● ASSIGNMENT
The reply should hold only the lines below from the one with "1165 349 641.0" to the end, each copied exactly.

Spatial grounding data
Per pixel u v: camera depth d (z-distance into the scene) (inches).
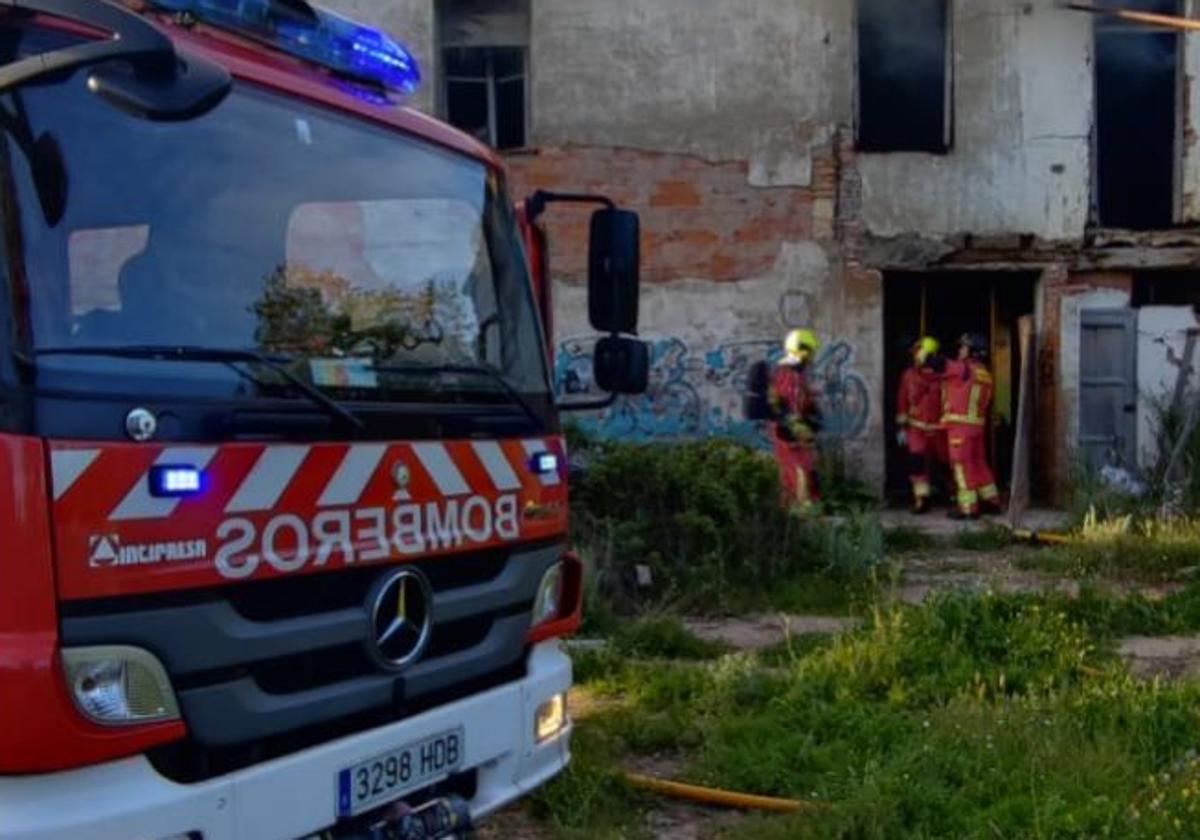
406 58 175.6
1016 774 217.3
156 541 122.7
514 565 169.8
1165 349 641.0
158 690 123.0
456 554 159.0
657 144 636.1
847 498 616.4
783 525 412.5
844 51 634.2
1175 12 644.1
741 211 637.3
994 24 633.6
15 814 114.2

● WRITTEN SOLUTION
1165 349 641.0
158 690 123.0
456 554 159.0
657 144 636.1
847 498 616.4
783 525 412.5
844 51 634.2
1175 12 644.1
741 211 637.3
994 24 633.6
15 814 114.2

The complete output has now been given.